## Problem requirements
Print every entry below exactly, leaving out the pictures.

## Supplied data
[Start of Attachment]

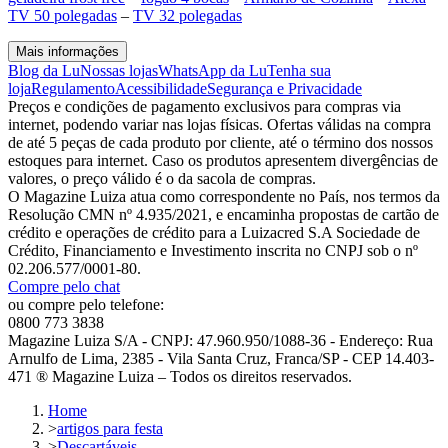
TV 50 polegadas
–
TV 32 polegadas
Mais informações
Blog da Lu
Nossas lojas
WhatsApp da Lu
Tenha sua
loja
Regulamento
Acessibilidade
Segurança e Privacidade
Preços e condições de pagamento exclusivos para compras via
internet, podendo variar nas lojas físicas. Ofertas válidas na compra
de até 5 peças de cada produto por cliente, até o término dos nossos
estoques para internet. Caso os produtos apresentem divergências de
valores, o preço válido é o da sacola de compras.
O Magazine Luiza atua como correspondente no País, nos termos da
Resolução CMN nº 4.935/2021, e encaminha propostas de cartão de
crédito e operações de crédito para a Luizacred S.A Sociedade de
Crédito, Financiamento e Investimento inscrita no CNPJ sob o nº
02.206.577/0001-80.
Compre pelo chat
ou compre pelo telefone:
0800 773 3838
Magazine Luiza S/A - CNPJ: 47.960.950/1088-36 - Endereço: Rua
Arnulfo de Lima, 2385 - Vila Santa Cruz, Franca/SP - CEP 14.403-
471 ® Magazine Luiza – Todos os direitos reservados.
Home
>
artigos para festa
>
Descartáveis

[End of Attachment]

## Answer for the task
TV 50 polegadas
–
TV 32 polegadas
Mais informações
Blog da Lu
Nossas lojas
WhatsApp da Lu
Tenha sua
loja
Regulamento
Acessibilidade
Segurança e Privacidade
Preços e condições de pagamento exclusivos para compras via
internet, podendo variar nas lojas físicas. Ofertas válidas na compra
de até 5 peças de cada produto por cliente, até o término dos nossos
estoques para internet. Caso os produtos apresentem divergências de
valores, o preço válido é o da sacola de compras.
O Magazine Luiza atua como correspondente no País, nos termos da
Resolução CMN nº 4.935/2021, e encaminha propostas de cartão de
crédito e operações de crédito para a Luizacred S.A Sociedade de
Crédito, Financiamento e Investimento inscrita no CNPJ sob o nº
02.206.577/0001-80.
Compre pelo chat
ou compre pelo telefone:
0800 773 3838
Magazine Luiza S/A - CNPJ: 47.960.950/1088-36 - Endereço: Rua
Arnulfo de Lima, 2385 - Vila Santa Cruz, Franca/SP - CEP 14.403-
471 ® Magazine Luiza – Todos os direitos reservados.
Home
>
artigos para festa
>
Descartáveis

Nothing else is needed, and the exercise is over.